Records for this task Block Start

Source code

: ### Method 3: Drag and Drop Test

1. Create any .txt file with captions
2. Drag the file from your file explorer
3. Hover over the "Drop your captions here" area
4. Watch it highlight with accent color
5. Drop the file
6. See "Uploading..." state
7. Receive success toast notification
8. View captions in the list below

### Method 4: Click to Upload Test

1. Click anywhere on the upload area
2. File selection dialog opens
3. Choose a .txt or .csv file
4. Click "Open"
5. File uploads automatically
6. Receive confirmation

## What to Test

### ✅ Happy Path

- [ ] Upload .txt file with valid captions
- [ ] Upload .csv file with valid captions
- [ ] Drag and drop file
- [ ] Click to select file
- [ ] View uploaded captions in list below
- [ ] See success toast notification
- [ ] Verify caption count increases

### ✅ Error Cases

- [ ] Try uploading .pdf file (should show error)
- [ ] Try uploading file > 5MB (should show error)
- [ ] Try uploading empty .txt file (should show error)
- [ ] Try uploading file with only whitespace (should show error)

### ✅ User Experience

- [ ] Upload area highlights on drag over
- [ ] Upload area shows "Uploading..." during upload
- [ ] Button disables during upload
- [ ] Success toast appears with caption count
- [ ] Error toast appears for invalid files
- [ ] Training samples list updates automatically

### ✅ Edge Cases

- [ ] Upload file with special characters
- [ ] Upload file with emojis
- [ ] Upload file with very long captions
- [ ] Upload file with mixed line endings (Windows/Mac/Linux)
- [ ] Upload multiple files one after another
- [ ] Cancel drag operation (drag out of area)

Records for this task Block End

#### [Your goal]
Please work out how many lines in the listing above contain the string "Receive", and answer with that number only.

#### [Finished task]
2